We have been pursuing various types of passive buildings to reduce our cooling loads in hot climates but now scientists in the US have come up with a new low-cost textile that could cool us when woven into clothing. For the fashion industry, this may bring a new meaning to “being cool.” The Bangkok Post explains the latest developments in an AFP news item.
New plastic clothing textile could keep people cool
American researchers have created a low-cost textile made of a plastic base that could cool the body when woven into clothing.
American scientists have developed a material which could cool the body and keep people in hot climates cool without using air conditioning.
The engineers suggested in the US journal Science that the textile could become a way to keep people living in hot climates cool without using air conditioning.
“If you can cool the person rather than the building where they work or live, that will save energy,” said Yi Cui, an associate professor of materials science and engineering and of photon science at Stanford.
Scientists blended nanotechnology, photonics and chemistry to develop the material, which cools the wearer in two ways.
Like cotton, the textile allows sweat to evaporate through the material, but the new development allows it to also let through heat the body gives off as infrared radiation.

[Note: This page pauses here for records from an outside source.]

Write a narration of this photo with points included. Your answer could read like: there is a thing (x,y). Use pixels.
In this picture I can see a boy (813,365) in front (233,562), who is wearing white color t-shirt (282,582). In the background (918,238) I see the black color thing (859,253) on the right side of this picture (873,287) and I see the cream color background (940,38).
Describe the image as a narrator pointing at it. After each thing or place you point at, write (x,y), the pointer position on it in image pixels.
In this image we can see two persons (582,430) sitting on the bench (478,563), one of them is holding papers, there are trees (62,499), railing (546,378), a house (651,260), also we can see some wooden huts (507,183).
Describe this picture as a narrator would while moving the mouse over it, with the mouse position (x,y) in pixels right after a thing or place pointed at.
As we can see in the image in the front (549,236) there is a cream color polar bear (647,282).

The latter is a characteristic of polyethylene, the clear, clingy plastic already used as kitchen wrap.
All objects — including our bodies — discharge heat as infrared radiation in the form of invisible light wavelengths.
Clothing traps those wavelengths close to the body, but the new plastic textile lets them through.

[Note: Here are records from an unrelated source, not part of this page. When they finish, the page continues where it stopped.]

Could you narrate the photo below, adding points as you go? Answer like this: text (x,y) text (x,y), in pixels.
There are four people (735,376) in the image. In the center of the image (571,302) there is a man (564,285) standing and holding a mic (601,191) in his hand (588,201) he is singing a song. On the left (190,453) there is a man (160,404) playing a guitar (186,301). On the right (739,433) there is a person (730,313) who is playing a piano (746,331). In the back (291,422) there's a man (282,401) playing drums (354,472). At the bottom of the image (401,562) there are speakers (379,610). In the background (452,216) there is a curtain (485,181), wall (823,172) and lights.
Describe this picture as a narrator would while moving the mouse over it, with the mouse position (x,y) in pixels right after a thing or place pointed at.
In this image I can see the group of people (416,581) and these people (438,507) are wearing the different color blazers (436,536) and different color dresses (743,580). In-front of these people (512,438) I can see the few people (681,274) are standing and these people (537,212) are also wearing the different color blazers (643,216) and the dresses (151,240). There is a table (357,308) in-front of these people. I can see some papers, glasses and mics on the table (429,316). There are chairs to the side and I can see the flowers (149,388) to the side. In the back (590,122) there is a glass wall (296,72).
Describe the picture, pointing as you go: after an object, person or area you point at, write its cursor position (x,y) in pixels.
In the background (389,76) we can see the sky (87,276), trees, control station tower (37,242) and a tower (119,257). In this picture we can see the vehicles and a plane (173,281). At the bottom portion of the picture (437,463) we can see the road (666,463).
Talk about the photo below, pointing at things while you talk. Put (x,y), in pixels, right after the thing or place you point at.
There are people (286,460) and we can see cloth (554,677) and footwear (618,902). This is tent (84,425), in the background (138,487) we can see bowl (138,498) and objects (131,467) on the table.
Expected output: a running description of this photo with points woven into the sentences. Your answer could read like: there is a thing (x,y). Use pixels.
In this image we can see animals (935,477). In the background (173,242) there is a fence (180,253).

“Forty to 60 percent of our body heat is dissipated as infrared radiation when we are sitting in an office,” said Shanhui Fan, a professor of electrical engineering. “But until now there has been little or no research on designing the thermal radiation characteristics of textiles.”

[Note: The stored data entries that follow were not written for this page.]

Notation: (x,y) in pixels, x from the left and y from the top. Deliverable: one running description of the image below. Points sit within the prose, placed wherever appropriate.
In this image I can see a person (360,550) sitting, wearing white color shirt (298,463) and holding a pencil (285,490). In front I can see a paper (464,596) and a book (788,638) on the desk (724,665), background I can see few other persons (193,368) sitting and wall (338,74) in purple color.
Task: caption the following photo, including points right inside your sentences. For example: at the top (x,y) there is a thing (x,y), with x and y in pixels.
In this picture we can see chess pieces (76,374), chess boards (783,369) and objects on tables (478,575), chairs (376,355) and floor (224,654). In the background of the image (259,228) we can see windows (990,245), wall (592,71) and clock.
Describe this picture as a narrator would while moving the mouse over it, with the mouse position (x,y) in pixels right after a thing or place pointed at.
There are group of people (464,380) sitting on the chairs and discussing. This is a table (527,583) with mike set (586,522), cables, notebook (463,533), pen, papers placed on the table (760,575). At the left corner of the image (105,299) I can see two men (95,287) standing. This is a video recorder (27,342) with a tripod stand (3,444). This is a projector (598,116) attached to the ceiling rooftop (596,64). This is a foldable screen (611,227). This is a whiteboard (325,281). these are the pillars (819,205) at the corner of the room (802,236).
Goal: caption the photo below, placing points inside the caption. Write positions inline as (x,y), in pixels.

To test the cooling capabilities of the experimental material, researchers put swatches of the plastic material and cotton fabric on bare skin and compared skin surface temperature.
“Wearing anything traps some heat and makes the skin warmer,” Fan said. “If dissipating thermal radiation were our only concern, then it would be best to wear nothing.”
The cotton fabric made the skin 3.6 degrees Fahrenheit (2 degrees Celsius) warmer than the new material, suggesting that wearing the “cooling textile” might make people less likely to resort to turning on fans or air conditioners.
The scientists said they will continue working to add more colors, textures and cloth-like traits to their product.
“If you want to make a textile, you have to be able to make huge volumes inexpensively,” Cui said.